(WHAT IS EXPECTED):
Transcribe the records that follow in their entirety, omitting any pictures.

(DATA FOR THIS TASK):
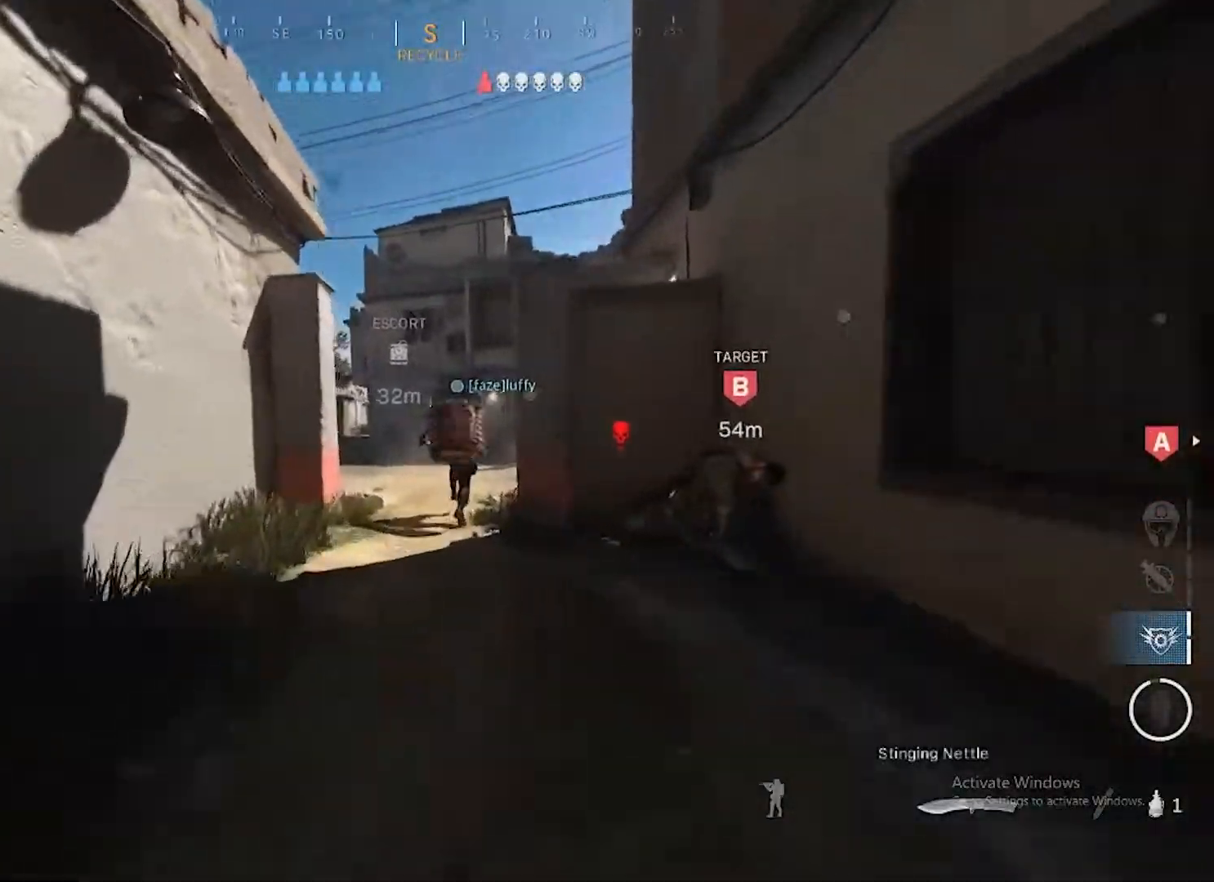
{"buttons": ["CROSS", "L2"], "left_stick": "right", "right_stick": "up-left", "events": [[83, "L3", "up"], [217, "CIRCLE", "down"], [300, "CIRCLE", "up"], [400, "CIRCLE", "down"], [433, "L3", "down"], [483, "CIRCLE", "up"], [483, "CROSS", "down"], [483, "L2", "down"], [483, "L3", "up"], [483, "left_stick", "right"], [483, "right_stick", "up-left"]]}
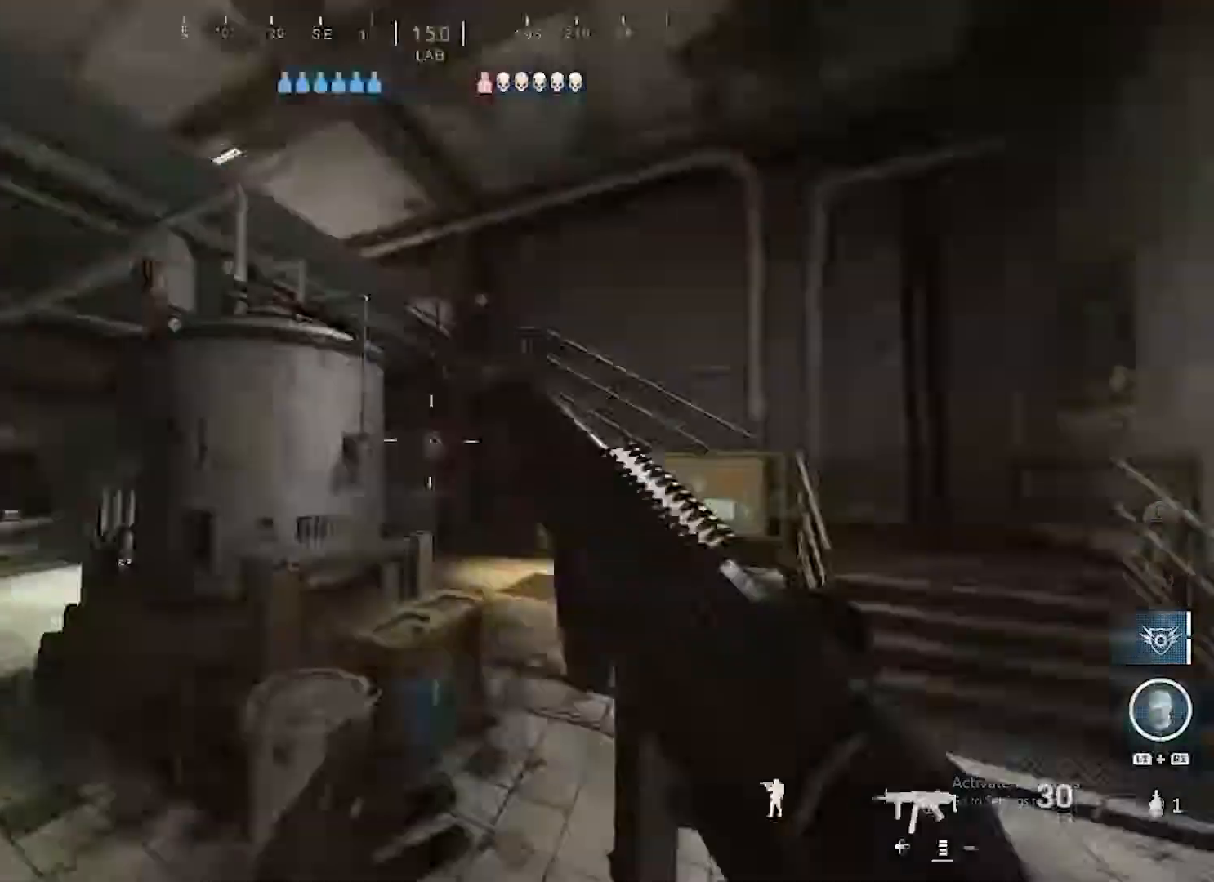
{"buttons": ["CROSS", "L2"], "left_stick": "down-right", "right_stick": "left", "events": [[17, "CROSS", "up"], [250, "right_stick", "up-right"], [367, "left_stick", "down-right"], [450, "CROSS", "down"], [450, "right_stick", "left"]]}
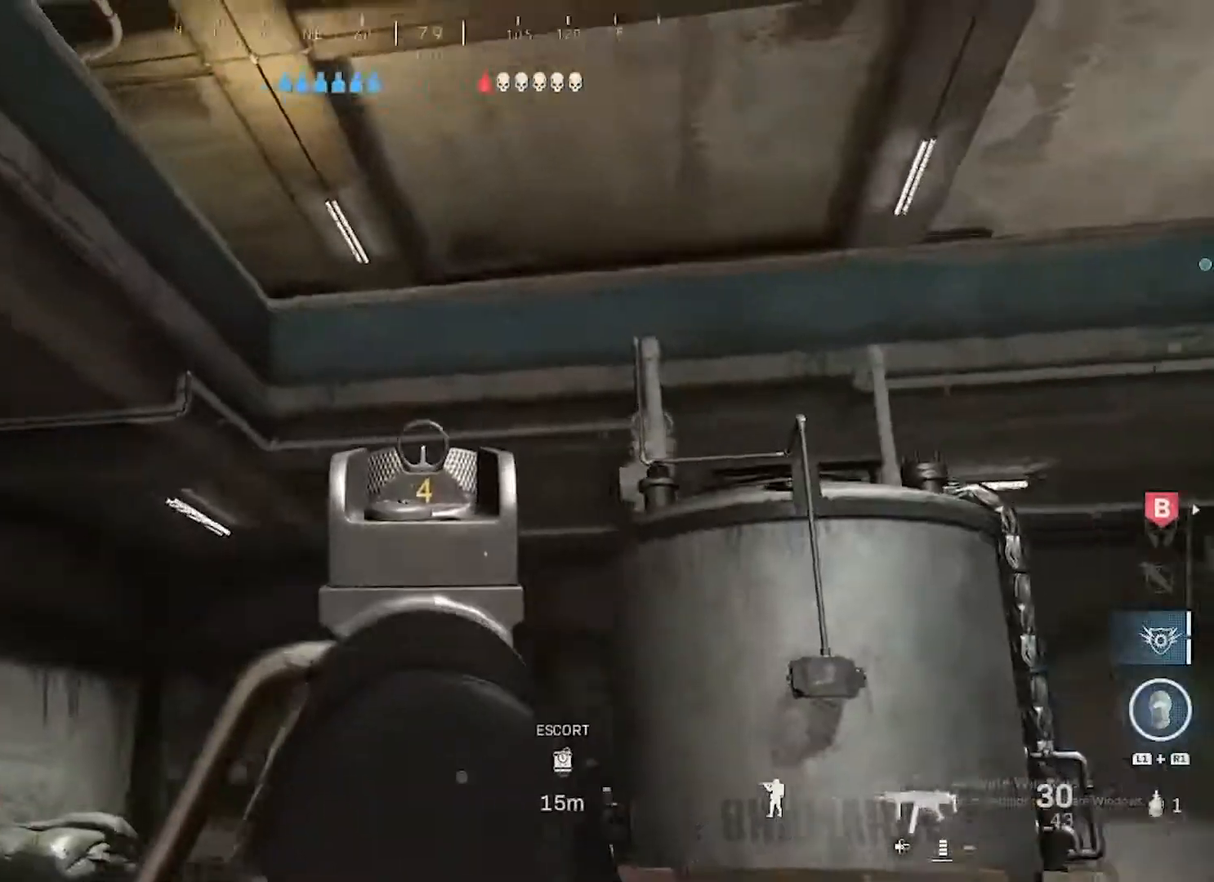
{"buttons": [], "left_stick": "down-right", "right_stick": "center", "events": [[50, "CROSS", "up"], [100, "L2", "up"], [217, "right_stick", "up-left"], [417, "right_stick", "center"]]}
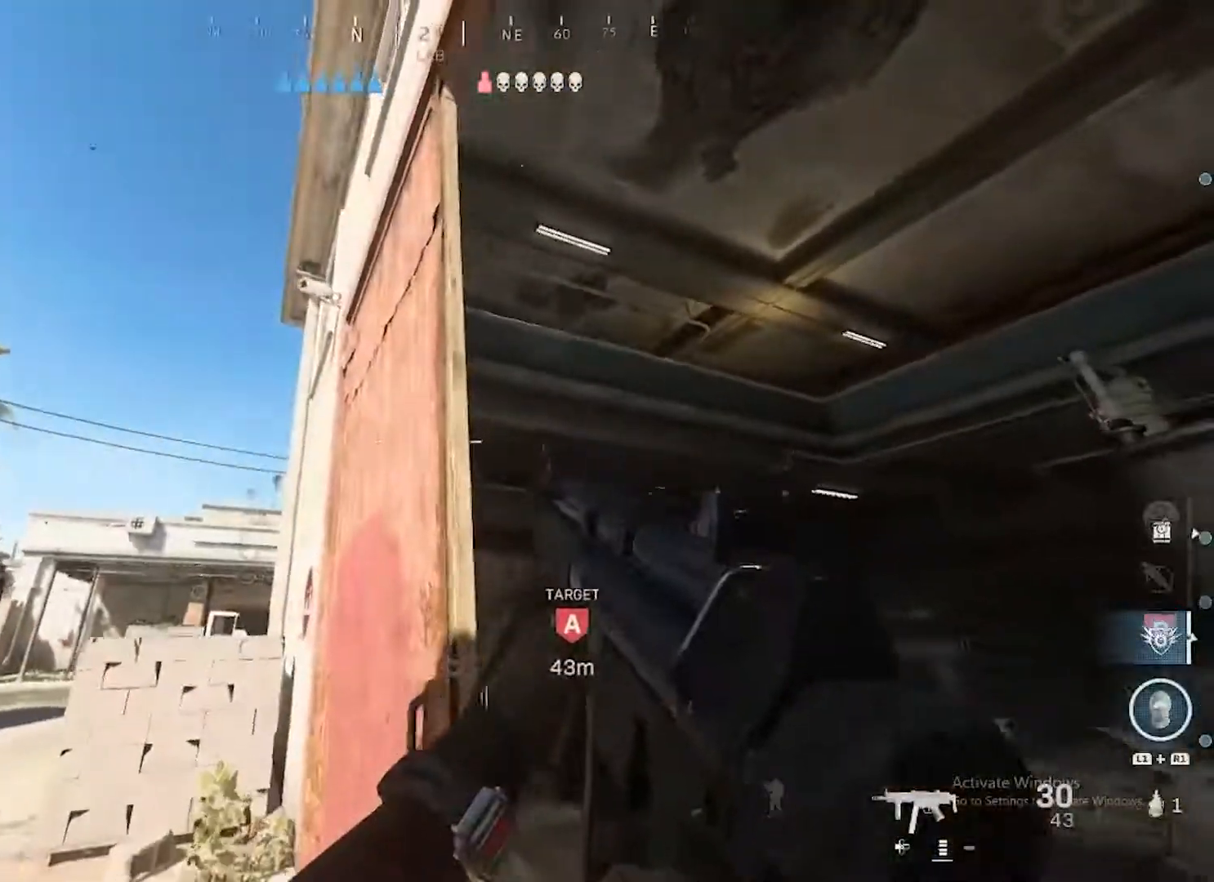
{"buttons": [], "left_stick": "right", "right_stick": "up-right", "events": [[217, "left_stick", "right"], [367, "right_stick", "up-right"]]}
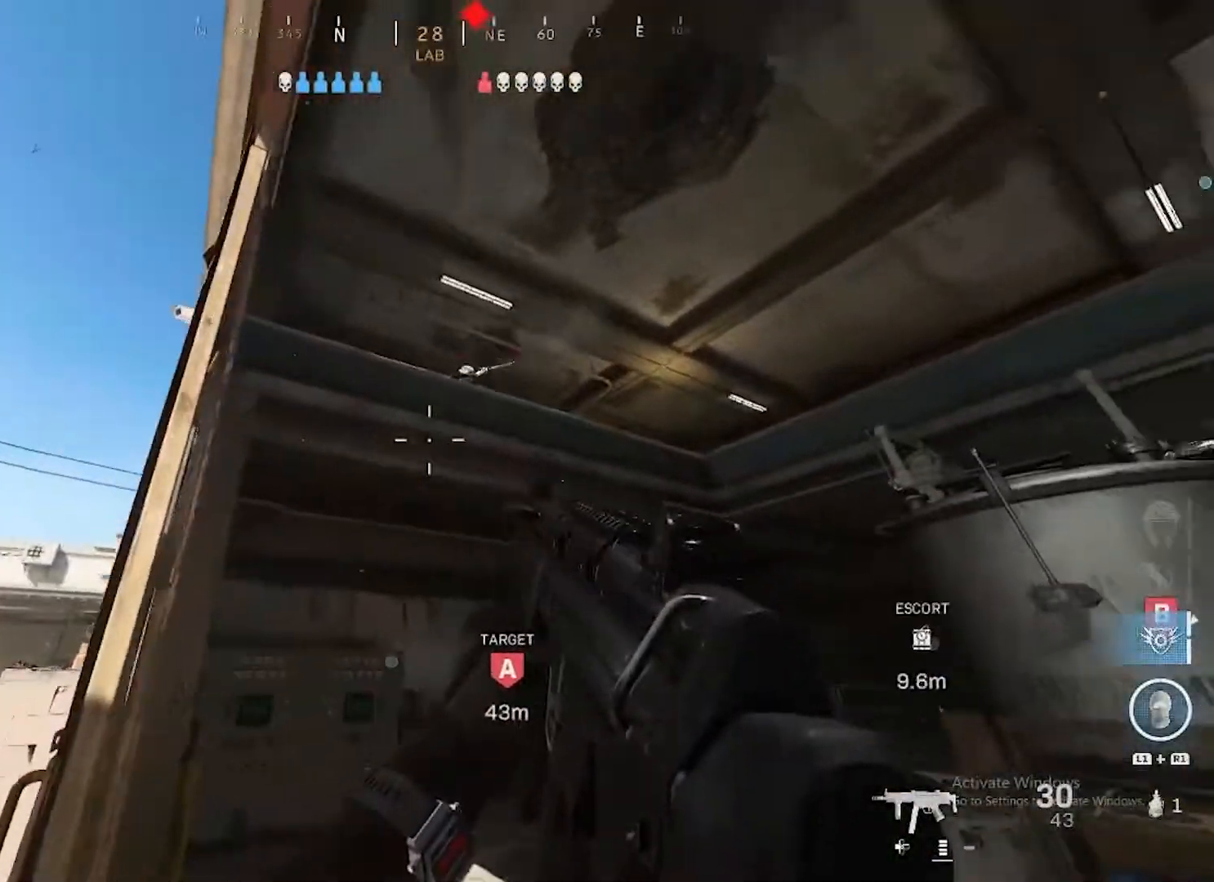
{"buttons": ["L2", "R2"], "left_stick": "down-right", "right_stick": "down", "events": [[217, "L2", "down"], [267, "left_stick", "down-right"], [300, "R2", "down"], [300, "right_stick", "up-left"], [383, "right_stick", "down-left"], [467, "right_stick", "down"]]}
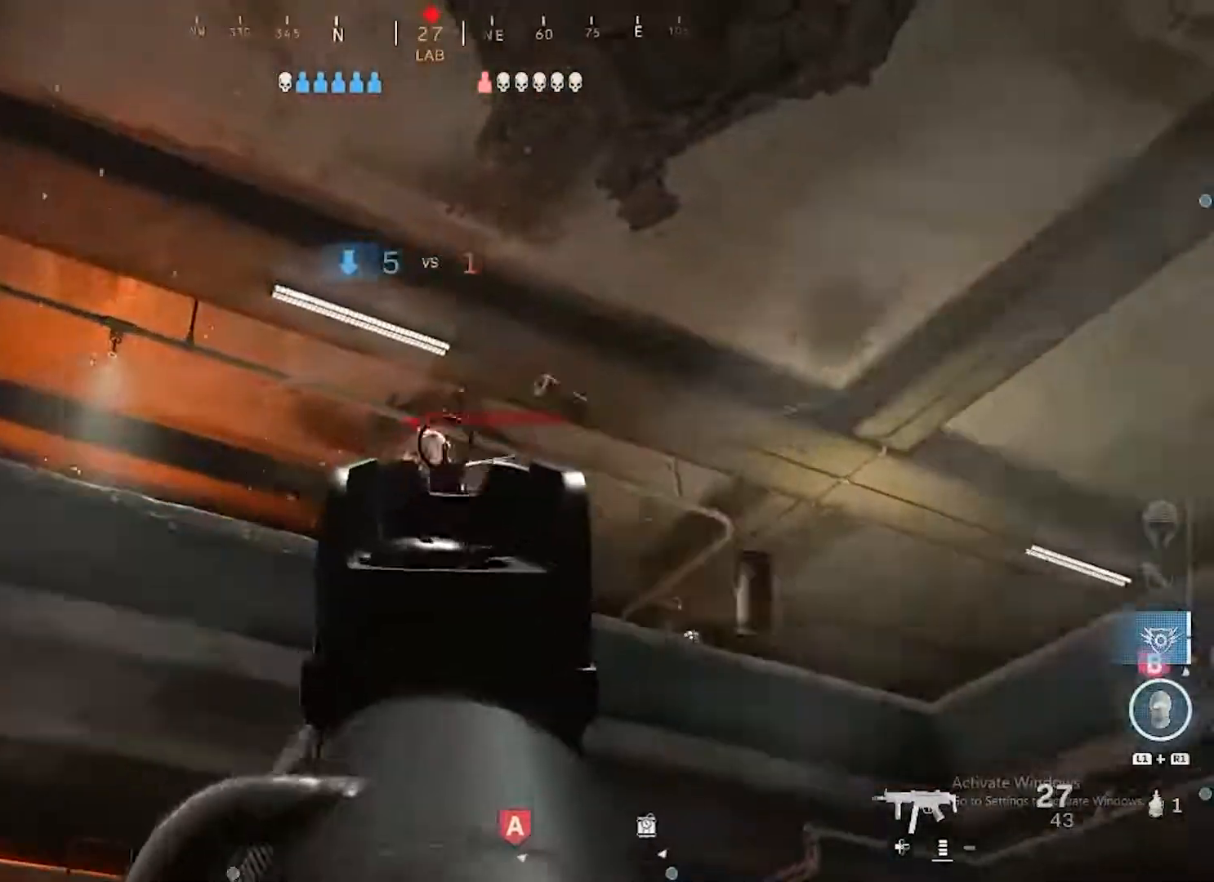
{"buttons": ["L2", "R2"], "left_stick": "down-right", "right_stick": "down", "events": [[67, "right_stick", "down-left"], [250, "right_stick", "down-right"], [467, "right_stick", "down"]]}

(COMPLETED EXERCISE):
{"buttons": ["CROSS", "L2"], "left_stick": "right", "right_stick": "up-left", "events": [[83, "L3", "up"], [217, "CIRCLE", "down"], [300, "CIRCLE", "up"], [400, "CIRCLE", "down"], [433, "L3", "down"], [483, "CIRCLE", "up"], [483, "CROSS", "down"], [483, "L2", "down"], [483, "L3", "up"], [483, "left_stick", "right"], [483, "right_stick", "up-left"]]}
{"buttons": ["CROSS", "L2"], "left_stick": "down-right", "right_stick": "left", "events": [[17, "CROSS", "up"], [250, "right_stick", "up-right"], [367, "left_stick", "down-right"], [450, "CROSS", "down"], [450, "right_stick", "left"]]}
{"buttons": [], "left_stick": "down-right", "right_stick": "center", "events": [[50, "CROSS", "up"], [100, "L2", "up"], [217, "right_stick", "up-left"], [417, "right_stick", "center"]]}
{"buttons": [], "left_stick": "right", "right_stick": "up-right", "events": [[217, "left_stick", "right"], [367, "right_stick", "up-right"]]}
{"buttons": ["L2", "R2"], "left_stick": "down-right", "right_stick": "down", "events": [[217, "L2", "down"], [267, "left_stick", "down-right"], [300, "R2", "down"], [300, "right_stick", "up-left"], [383, "right_stick", "down-left"], [467, "right_stick", "down"]]}
{"buttons": ["L2", "R2"], "left_stick": "down-right", "right_stick": "down", "events": [[67, "right_stick", "down-left"], [250, "right_stick", "down-right"], [467, "right_stick", "down"]]}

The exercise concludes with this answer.